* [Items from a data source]
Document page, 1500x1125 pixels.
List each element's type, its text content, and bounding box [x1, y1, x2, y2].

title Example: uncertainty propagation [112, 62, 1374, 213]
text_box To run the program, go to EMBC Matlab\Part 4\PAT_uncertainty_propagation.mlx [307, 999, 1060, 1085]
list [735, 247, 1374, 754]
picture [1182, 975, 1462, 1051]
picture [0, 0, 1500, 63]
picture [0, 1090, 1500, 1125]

* [Work instructions] Your response needs to restate the lines above exactly.

* [Result of the task]
Document page, 1500x1125 pixels.
List each element's type, its text content, and bounding box [x1, y1, x2, y2].

title Example: uncertainty propagation [112, 62, 1374, 213]
text_box To run the program, go to EMBC Matlab\Part 4\PAT_uncertainty_propagation.mlx [307, 999, 1060, 1085]
list [735, 247, 1374, 754]
picture [1182, 975, 1462, 1051]
picture [0, 0, 1500, 63]
picture [0, 1090, 1500, 1125]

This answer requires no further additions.